I’d wondered about it for years, and only when I reached maturity did I begin to suspect what kept the queen from pursuing the truth surrounding her husband’s death.
She’d made me come to dinner one evening, and all at once, she started talking about him. About how he wanted a child so badly. That he’d always been good with children—fancied and took special care of the servants’ children whenever he found them running about the castle.
I’d realized it then; the queen had known what her husband was, and had simply decided not to know.
So when someone had hated him enough to poison him, she hadn’t pursued the murderer, too fearful was she of discovering the motive.
Gunter sighs, then crosses the room and sits at his spinning wheel, picking flax from the pile next to him and threading it through the machine.

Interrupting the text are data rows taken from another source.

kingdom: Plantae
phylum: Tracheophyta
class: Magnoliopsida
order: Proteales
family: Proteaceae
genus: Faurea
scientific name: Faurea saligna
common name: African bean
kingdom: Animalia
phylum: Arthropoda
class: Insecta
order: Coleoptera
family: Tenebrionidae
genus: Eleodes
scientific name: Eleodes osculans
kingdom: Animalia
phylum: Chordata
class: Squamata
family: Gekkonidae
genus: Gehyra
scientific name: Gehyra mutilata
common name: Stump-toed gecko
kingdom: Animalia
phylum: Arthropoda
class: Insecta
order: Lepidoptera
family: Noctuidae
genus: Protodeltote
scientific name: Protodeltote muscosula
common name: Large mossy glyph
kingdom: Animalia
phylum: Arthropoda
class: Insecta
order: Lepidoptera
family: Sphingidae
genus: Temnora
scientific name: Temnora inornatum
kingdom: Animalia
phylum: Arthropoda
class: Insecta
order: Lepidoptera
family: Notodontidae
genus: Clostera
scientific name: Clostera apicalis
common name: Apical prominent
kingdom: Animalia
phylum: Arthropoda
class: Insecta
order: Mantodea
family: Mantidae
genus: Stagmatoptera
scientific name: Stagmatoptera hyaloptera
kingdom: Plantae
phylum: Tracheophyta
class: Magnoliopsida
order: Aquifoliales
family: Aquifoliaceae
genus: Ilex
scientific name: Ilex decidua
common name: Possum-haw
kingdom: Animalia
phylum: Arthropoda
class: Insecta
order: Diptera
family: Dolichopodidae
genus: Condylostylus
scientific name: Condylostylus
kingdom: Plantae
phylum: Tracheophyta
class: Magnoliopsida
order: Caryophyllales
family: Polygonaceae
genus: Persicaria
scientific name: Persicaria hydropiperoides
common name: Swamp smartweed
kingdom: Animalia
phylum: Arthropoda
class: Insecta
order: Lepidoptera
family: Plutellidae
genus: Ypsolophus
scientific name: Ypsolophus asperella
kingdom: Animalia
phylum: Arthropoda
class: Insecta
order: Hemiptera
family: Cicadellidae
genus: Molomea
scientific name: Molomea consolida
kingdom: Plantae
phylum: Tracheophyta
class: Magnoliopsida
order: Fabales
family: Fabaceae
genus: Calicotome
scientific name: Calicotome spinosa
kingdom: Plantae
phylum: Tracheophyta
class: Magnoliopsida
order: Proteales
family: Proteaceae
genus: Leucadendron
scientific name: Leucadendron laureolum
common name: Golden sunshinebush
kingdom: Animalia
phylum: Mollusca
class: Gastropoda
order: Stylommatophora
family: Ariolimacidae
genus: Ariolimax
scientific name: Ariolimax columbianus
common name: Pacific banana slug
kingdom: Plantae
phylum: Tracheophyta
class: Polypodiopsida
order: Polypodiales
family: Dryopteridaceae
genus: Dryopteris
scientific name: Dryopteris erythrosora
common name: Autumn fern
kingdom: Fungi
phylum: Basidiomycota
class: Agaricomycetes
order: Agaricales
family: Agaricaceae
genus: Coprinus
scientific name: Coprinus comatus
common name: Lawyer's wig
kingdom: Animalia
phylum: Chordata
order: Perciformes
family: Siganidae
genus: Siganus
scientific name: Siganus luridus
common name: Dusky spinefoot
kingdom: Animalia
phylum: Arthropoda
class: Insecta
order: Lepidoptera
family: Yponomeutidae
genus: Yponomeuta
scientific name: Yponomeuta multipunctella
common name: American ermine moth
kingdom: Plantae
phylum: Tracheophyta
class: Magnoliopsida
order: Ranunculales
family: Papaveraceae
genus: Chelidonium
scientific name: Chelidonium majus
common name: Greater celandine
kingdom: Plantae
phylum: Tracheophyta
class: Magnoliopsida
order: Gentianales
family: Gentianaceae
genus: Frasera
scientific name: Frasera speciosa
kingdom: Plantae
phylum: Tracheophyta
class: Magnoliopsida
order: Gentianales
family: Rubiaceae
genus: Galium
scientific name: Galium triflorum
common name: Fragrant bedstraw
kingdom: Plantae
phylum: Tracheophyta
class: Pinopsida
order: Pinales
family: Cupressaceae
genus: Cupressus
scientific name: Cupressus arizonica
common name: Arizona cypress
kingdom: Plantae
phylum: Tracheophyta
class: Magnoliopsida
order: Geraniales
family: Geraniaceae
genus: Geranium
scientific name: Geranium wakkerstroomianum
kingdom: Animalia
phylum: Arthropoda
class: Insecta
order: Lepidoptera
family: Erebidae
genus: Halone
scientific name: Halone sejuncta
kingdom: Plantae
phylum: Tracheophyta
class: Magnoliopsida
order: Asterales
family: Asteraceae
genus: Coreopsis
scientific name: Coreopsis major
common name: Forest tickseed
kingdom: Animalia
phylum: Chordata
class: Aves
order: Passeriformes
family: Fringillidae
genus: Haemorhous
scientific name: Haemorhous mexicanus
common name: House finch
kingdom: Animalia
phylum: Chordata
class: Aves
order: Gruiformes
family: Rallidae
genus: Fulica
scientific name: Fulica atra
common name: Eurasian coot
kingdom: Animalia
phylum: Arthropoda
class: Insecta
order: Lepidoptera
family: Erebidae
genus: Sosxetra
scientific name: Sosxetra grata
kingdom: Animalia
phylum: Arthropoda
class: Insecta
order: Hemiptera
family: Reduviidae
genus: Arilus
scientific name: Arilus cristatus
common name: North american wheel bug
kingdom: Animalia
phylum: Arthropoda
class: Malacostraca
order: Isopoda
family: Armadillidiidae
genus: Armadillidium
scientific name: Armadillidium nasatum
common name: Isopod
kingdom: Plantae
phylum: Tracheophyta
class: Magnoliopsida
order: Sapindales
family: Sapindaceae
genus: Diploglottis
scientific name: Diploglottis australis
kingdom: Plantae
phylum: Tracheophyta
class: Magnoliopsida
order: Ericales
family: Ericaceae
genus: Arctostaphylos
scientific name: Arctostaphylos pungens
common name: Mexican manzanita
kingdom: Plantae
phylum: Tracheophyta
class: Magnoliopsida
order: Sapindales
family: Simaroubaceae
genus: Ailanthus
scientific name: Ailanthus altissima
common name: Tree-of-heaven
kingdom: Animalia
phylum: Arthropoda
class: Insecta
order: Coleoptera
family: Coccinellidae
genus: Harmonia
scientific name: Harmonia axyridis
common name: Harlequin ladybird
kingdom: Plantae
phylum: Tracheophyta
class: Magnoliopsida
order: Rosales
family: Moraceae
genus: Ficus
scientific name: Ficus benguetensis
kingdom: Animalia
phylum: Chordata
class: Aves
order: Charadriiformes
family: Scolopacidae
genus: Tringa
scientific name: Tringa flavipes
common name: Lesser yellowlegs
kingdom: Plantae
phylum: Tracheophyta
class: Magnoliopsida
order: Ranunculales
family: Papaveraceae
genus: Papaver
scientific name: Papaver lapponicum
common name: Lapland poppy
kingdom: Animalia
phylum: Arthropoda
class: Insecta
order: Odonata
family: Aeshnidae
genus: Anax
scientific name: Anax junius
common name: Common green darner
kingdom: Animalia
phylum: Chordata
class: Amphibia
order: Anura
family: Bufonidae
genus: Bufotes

My mentor doesn’t have to say a word; I know he’ll honor Blaise’s request.
CHAPTER 17
BLAISE: AGE TWELVE
My father is dead.
It happened in the night while I slept. No one bothered to wake me, not even in the morning when the entire household knew of it.
They took his body away before sunrise because Clarissa told them to. I keep trying to come up with a reason she would do that, but I can’t think of any except that she meant to punish me.
Clarissa believes that the timing of my father’s death is for the best. After all, our neighbors won’t ask questions when I lock myself away in mourning. They won’t pry when I no longer walk in public.